** Opening Input data block **
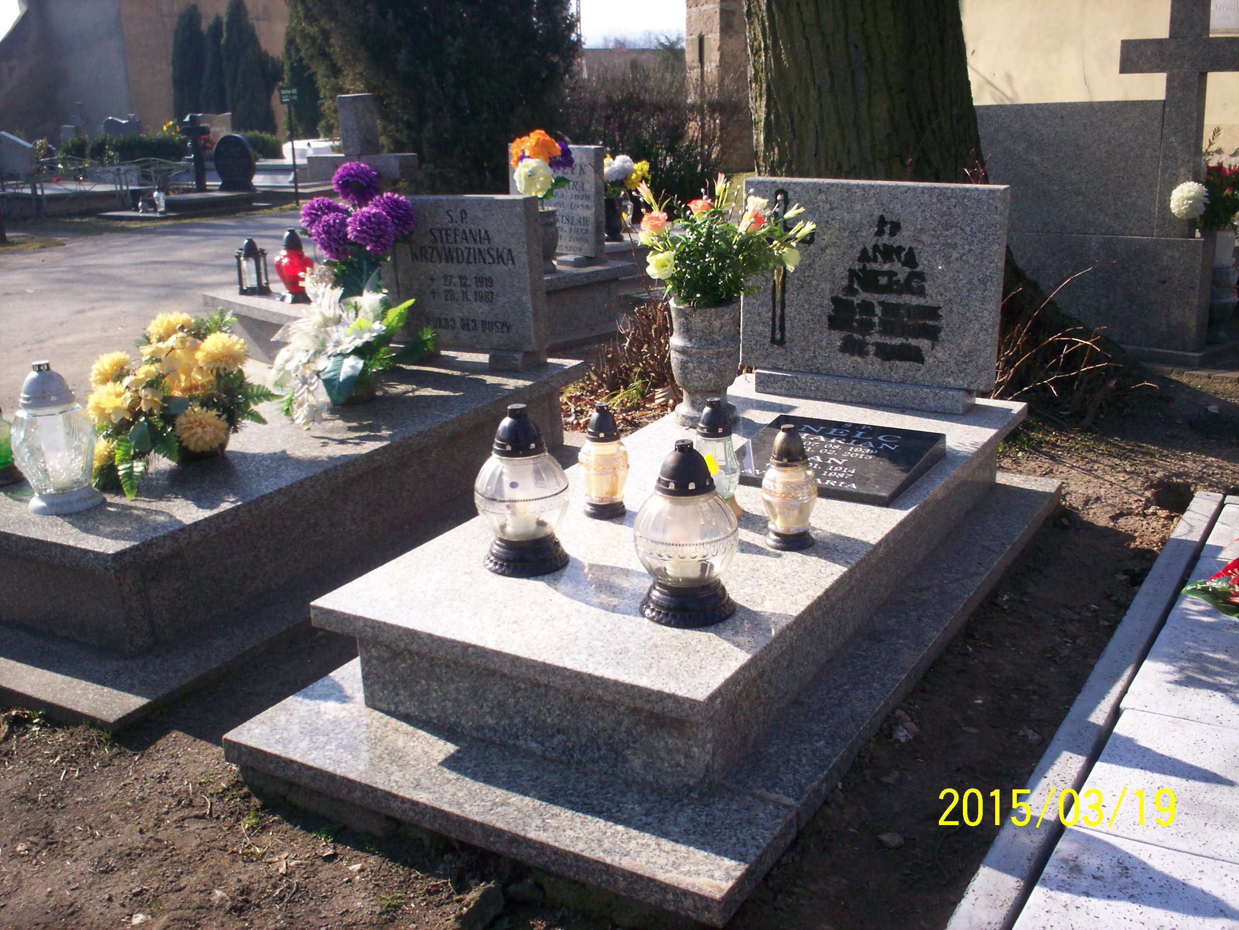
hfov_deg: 51.4
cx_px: 620
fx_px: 1289
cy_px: 465
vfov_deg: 39.7
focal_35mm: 36
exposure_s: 1/264
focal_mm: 6
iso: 100
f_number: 4.5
** Closing Input data block **
Your answer must consist of the entries, unchanged, with no pictures in it.

hfov_deg: 51.4
cx_px: 620
fx_px: 1289
cy_px: 465
vfov_deg: 39.7
focal_35mm: 36
exposure_s: 1/264
focal_mm: 6
iso: 100
f_number: 4.5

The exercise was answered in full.